Your objective
Copy the lines of the records below word for word, leaving out the pictures.

Exercise materials
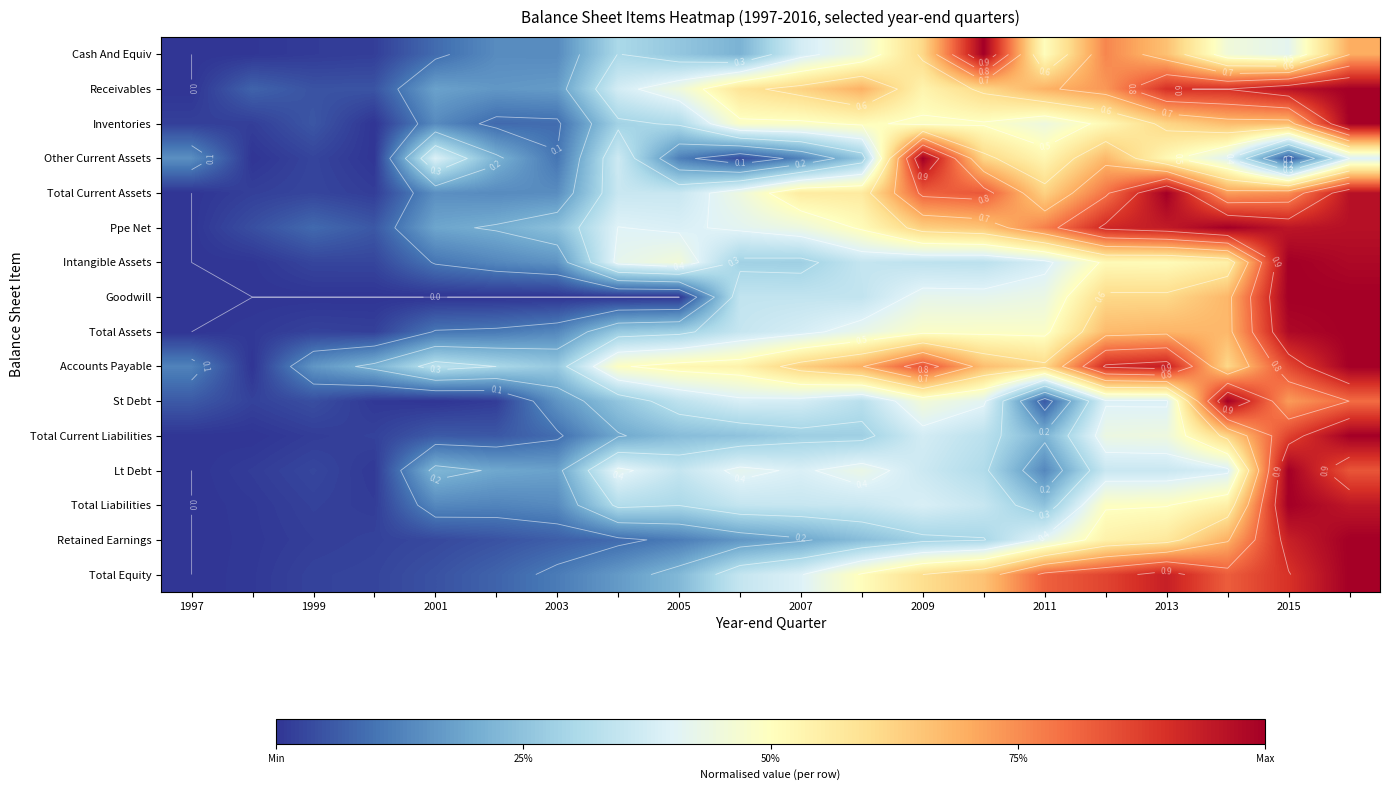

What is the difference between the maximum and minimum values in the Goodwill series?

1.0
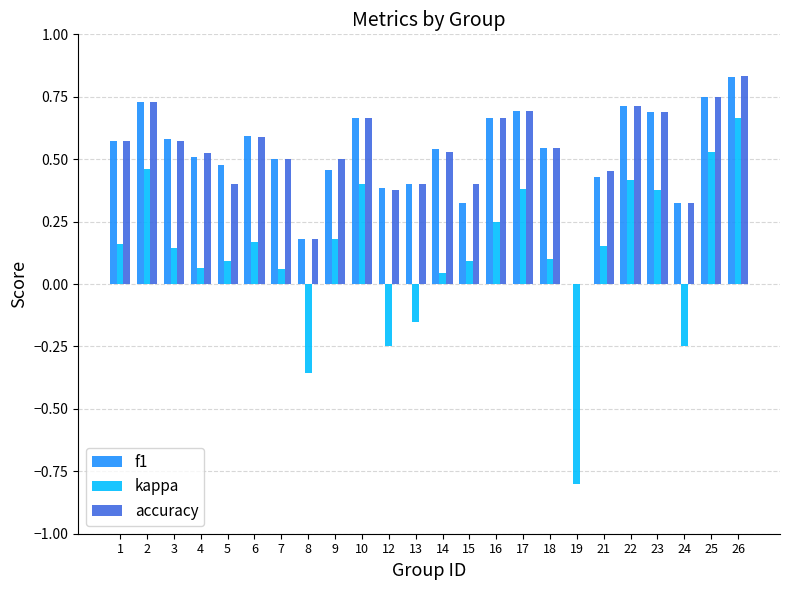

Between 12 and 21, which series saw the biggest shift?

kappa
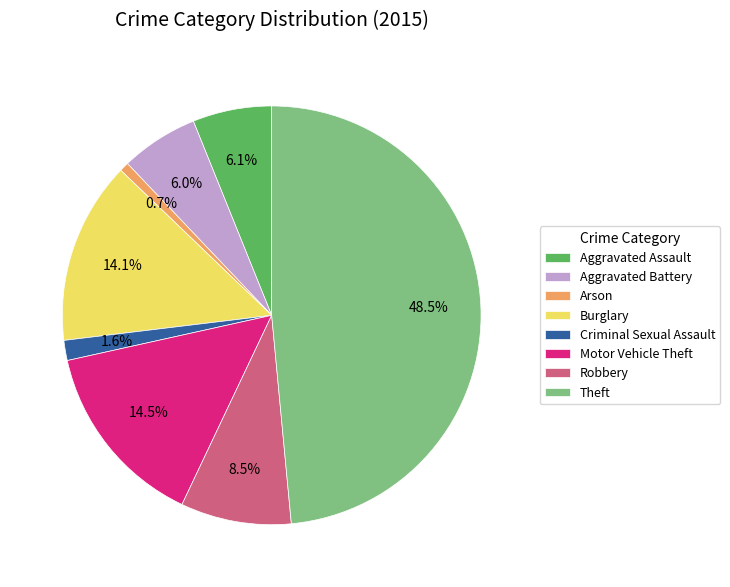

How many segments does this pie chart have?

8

Response for this exercise
What is the difference between the maximum and minimum values in the Goodwill series?

1.0

Between 12 and 21, which series saw the biggest shift?

kappa

How many segments does this pie chart have?

8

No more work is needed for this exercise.